Subsequent Ibrox boards have had every opportunity to rein in the lunatic fringe; as a I wrote earlier, they made them “official media partners” instead. The club doesn’t just pander to these Peepul, it feeds their insanity, their delusion, their irrationality by indulging their nonsense and even giving them fresh meat to bite into from time to time.

But that has its downside, and the downside of this is that those same rabid supporters now feel as if the club is rolling over. The rest of Scottish football sees them making a demand and the SFA basically telling them where to go. Even some in the media are criticising them today on the back of this, which makes it look even more like they’ve had a spanking.

Celtic’s board might be a collection of folk who have been in office way too long, but at no time have they behaved like spoilt children and deliberately endangered the safety of an official. When you look at the general behaviour of the Ibrox leadership you see a pattern. They obfuscated and messed us about when one of our staff was injured at their ground. They’ve made no effort to protect our supporters. They are very cavalier about this stuff.

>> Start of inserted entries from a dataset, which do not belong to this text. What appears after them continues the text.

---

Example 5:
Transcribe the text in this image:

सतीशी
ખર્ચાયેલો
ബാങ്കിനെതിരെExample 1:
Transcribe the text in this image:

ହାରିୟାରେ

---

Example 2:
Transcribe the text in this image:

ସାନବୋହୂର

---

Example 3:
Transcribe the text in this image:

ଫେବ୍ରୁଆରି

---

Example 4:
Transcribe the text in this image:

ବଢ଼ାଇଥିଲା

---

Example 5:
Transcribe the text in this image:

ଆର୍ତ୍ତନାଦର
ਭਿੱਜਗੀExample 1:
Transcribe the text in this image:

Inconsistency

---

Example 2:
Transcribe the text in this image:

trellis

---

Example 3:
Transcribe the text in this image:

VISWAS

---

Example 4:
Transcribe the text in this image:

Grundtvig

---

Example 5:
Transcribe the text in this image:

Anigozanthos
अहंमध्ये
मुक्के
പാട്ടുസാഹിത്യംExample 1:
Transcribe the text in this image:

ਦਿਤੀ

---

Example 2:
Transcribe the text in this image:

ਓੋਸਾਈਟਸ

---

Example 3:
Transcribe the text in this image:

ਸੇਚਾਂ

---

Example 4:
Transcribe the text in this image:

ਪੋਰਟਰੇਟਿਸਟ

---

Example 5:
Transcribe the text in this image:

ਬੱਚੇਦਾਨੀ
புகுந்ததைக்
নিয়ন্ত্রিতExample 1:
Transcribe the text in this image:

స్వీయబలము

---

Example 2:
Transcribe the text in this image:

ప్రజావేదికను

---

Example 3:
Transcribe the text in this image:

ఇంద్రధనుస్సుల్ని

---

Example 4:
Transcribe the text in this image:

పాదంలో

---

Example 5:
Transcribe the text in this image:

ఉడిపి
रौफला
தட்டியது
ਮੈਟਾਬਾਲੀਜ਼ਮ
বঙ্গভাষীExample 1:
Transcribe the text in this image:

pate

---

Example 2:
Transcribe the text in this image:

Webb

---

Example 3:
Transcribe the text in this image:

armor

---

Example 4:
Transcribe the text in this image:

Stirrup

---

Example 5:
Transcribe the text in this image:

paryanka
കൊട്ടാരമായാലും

The fact of that was enough for our club to refuse tickets for Ibrox, and Celtic was so incensed about it that they have effectively banned their supporters from our ground as long as this is the case. Those who say that our club should “get around the table” with these folks and “sort this out” can try to ignore our repeated efforts to do so already and our public stand on this, which everyone in the country knows full well, but it cannot deny that these two boardrooms are poles apart in every way that matters, and that’s the real problem here.

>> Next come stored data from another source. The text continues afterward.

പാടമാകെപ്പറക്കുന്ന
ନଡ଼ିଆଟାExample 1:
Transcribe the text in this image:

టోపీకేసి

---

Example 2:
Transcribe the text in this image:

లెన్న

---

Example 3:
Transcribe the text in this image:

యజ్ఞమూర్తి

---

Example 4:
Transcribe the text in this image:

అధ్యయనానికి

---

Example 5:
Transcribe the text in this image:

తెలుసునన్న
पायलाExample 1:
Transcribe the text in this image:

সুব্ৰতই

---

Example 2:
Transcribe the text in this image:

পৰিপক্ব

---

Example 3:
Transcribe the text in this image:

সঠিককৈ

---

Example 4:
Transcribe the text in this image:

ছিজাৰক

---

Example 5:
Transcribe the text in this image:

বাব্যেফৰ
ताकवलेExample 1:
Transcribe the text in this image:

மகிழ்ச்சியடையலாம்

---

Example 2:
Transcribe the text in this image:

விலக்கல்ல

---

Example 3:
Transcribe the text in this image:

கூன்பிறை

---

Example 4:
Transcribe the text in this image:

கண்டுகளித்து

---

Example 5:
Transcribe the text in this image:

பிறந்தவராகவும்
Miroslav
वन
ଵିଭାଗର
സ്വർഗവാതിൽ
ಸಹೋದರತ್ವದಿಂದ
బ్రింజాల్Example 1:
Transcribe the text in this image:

Our board should not be expected to sit and negotiate with people like this. They cannot be trusted. They cannot be reasoned with in good faith, because you cannot have faith in a single thing that they say. This isn’t the first time they’ve breached confidentiality either; they’ve given the media details of SPFL executive meetings as well, including commercially sensitive information and that they escaped any sort of punishment for that it is disgraceful.

That makes it all the worse when you have people like The Village Idiot comparing our board to theirs or people like Barry Ferguson claiming that they had every right to make demands. Kenny Miller goes on the radio and sounds like a ranting maniac from the darkest corners of Ibrox social media, frothing at the mouth about how much of a “bad taste” a correct decision has left in his mouth … we have marvelled before about the way proximity to that club impacts on people, but to realise that they are all as crazy as each other is genuinely unsettling.

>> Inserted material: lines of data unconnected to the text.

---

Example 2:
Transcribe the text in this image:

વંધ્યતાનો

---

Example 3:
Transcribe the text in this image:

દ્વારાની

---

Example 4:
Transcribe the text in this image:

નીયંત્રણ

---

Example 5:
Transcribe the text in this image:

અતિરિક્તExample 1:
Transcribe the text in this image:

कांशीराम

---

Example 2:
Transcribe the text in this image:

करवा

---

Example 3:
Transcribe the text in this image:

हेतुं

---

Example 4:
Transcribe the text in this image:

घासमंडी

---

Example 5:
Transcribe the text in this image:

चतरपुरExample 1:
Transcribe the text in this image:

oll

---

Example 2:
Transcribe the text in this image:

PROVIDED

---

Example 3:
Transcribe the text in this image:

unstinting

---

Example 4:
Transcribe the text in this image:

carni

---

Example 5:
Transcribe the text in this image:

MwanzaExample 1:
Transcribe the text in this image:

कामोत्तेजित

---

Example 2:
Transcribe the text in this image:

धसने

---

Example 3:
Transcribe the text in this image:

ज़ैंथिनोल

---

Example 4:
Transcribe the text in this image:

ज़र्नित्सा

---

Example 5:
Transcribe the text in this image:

But worse, by far, is the inescapable notion that this madness starts at the very highest level at their club. The more you hear out of that place, the harder that notion is to shake and it paints a very dark picture as far any improvement in relations is concerned.

Our board is not like theirs. Our club is not like theirs. Regardless of the questions we have about those running the shop here, I am forever thankful for that, but on days like this most of all.